Excerpt from an email sent to Travis on Apr 4, 2008 at 6:40 AM.
Finally, after several months of development and testing, I was ready to start the conversion process and build the new database. We put Grooveshark into read-only mode and created a copy of our production database server that my scripts would operate on. When this process was complete, we’d point Grooveshark to this new server and take it out of read-only mode. I connected to it and kicked everything off. The first few scripts completed quickly as expected, but the script which contained all the SQL queries, which was the bulk of the process, would take several days to complete. Every few hours I’d check-in on the server to to see if was still running. Many times, it wasn’t.
Frequently, the script would crash with a new error that I’d never seen before. I’d have to write new queries to work around the problem, comment-out everything in the script which had already run, and try again. This went on for several days, all while Grooveshark was still in read-only mode. One evening, I connected to the server to check on its status and saw that it had stopped and that the server had been restarted. I came in to the office to see what had happened to discover that Colin had accidentally restarted it. In retrospect, it’s hard to believe that we were okay with doing this work in this way, but this was 2008 and we were all young and inexperienced, and we didn’t know that a different approach was even possible.
Understandably, Josh was growing nervous and impatient about when the conversion would be complete. I began sending daily status emails to the whole company, describing the progress so far, the problems I’d encountered, and an estimated time when it would be finished and Grooveshark would be fully back online. Most of these emails concluded with the promise that “File/Song will be done tomorrow,” which quickly became a painful joke.
Finally, the script finished. Relieved and excited, I ran some queries by hand to sanity-check the quality of the data. Most things were correct, but I soon found that there were thousands, possibly tens of thousands of missing or wrong database records. I ran more queries and found more problems. My first thought was that I’d have to try it all over again, but the process took days to complete and Grooveshark Lite was scheduled to release in less time than I’d need to spend debugging it, not to mention the thought of having to keep the site in read-only mode for several more days, slowing our growth when we needed it the most.
I couldn’t panic. I had to fix the problem and fast. Thankfully, it was the weekend and the office was empty so I had nothing to distract me. I sat at my desk and wrote scores of SQL queries to identify and repair the data. I don’t remember how long I was awake working, but it was a long time. At one point I took a break and sat on one of the big, ugly, orange couches that we had in the middle of the office. Located on an ottoman was The Dictionary of Dreams and Their Meanings. I was exhausted and all I wanted to do was sleep. I snapped a picture with my iPhone, uploaded it to Flickr, and captioned it “Irony.”
Finally, after a weekend of around-the-clock work, I fixed all of the data in the new File/Song database. I never discovered what had gone wrong but I fixed it anyway. Everything checked out, the crisis was averted, and just in the nick of time. The next day, we deployed the new version of Grooveshark which had been rewritten to work with the new database, and I went home to sleep. A few days later, on April 15, 2008, we released Grooveshark Lite.
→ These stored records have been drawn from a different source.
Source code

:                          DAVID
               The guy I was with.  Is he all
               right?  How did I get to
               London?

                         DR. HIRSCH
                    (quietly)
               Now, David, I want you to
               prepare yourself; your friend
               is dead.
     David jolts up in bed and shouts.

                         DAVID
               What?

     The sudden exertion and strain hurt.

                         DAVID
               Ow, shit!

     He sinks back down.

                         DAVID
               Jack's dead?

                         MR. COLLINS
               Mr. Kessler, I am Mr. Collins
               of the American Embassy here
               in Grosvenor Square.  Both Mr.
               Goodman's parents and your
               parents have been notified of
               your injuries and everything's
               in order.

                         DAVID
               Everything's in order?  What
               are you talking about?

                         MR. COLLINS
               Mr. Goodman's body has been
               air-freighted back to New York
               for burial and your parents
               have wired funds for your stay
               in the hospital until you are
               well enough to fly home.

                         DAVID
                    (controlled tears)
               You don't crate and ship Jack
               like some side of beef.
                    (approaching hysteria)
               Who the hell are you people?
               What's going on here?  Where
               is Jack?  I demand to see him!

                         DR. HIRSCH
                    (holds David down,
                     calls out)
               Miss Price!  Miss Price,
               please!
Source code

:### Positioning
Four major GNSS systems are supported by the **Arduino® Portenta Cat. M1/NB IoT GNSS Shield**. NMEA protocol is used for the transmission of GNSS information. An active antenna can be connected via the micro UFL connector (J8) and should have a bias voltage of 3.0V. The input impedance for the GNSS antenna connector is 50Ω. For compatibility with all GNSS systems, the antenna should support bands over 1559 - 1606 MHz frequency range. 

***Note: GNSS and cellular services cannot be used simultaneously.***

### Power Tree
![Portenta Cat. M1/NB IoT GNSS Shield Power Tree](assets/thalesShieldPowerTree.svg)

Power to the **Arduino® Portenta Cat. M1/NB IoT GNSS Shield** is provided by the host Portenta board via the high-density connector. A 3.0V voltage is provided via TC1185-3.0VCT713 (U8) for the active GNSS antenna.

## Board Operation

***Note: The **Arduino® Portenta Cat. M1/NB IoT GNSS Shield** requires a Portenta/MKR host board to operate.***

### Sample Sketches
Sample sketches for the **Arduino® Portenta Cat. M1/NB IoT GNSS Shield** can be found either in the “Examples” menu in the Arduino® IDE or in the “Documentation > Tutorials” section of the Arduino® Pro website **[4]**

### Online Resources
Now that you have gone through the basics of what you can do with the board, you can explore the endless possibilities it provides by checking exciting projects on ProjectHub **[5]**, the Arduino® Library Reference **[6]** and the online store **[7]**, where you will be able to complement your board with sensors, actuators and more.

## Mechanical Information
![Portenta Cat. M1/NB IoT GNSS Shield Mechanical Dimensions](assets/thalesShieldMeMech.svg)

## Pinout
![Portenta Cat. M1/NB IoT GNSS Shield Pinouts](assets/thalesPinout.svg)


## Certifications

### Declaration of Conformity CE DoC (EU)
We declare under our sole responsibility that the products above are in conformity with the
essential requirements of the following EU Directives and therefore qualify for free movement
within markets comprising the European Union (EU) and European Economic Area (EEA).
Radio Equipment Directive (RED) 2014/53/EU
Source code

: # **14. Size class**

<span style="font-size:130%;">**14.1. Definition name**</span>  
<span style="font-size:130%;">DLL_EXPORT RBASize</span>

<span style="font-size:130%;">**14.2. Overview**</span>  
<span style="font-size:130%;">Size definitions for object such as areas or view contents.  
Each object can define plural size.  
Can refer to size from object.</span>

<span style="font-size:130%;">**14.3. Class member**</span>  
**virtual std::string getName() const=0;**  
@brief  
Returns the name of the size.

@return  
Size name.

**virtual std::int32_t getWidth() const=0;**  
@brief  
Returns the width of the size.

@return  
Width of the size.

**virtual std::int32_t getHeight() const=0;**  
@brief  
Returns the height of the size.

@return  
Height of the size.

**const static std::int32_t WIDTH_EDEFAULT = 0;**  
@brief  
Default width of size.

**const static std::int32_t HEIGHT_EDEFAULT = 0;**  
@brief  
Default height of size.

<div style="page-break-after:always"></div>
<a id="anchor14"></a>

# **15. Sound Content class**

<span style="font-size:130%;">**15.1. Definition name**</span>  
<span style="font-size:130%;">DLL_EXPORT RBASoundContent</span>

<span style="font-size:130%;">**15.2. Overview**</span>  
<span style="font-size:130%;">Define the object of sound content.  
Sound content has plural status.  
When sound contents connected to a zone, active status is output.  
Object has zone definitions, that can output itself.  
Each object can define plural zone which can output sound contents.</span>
Some time later, Josh had t-shirts printed to commemorate the completion of File/Song and the launch of Grooveshark Lite. The Grooveshark Lite shirt read “I Survived the Launch of Grooveshark Lite” and on the File/Song shirt was printed “File/Song will be done Tomorrow.” It was a good-natured jab.
Ultimately, the File/Song database was a success, as it organized all of our data in a way that allowed us to release all of the features that we would build as time went on, but it didn’t solve all of our metadata problems. These would continue to plague Grooveshark for the remainder of its existence and we would attempt various strategies, to various degrees of success, over the years to correct it.